Covered is designed to run on [FastAPI Cloud](https://fastapicloud.com/). The deploy flow:

1. **Sign up at [fastapicloud.com](https://fastapicloud.com/).** Access is waitlist-only at the moment — getting in typically takes a couple of days.

2. **Create an app** in the FastAPI Cloud dashboard.

3. **Configure the environment variables** on the app (the [table above](#environment-variables) lists all of them).

4. **Clone (or fork) this repository.** Fork if you plan to customize the backend.

5. **Install dependencies and deploy.** From the repo root:

```bash
uv sync --project backend
cd backend
fastapi deploy
```

6. **Authorize the CLI.** On the first deploy, the CLI opens your browser to authorize itself against your FastAPI Cloud account — grant the requested permissions.
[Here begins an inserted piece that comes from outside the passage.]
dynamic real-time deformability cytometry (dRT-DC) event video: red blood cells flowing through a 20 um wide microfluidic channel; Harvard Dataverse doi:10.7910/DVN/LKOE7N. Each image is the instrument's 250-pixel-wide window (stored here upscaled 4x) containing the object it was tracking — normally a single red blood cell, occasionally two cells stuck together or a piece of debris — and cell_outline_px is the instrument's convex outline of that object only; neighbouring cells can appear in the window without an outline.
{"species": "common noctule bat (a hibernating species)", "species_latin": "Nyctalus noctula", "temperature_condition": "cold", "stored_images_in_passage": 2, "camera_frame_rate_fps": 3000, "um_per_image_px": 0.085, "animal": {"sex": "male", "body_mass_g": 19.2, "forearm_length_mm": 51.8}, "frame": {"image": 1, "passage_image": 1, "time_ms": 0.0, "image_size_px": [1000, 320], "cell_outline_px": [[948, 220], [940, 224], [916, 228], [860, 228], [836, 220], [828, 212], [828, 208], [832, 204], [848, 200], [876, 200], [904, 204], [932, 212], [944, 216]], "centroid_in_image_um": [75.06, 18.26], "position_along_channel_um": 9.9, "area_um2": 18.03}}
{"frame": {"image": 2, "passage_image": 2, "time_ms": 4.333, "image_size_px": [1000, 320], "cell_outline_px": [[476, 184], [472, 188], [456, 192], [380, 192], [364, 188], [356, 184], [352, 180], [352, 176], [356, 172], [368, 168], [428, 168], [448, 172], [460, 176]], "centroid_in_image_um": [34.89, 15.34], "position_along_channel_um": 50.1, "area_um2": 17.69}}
7. **Pick your team and app** when prompted. Typically your personal team and the app you created in step 2; leave the rest at their defaults.

8. **Confirm and wait** for the deploy to report success.

9. **Verify** by triggering the [`Coverage upload` workflow](../README.md#workflow-setup) in a repository configured to use this backend. If anything fails, the FastAPI Cloud dashboard logs are the first place to look.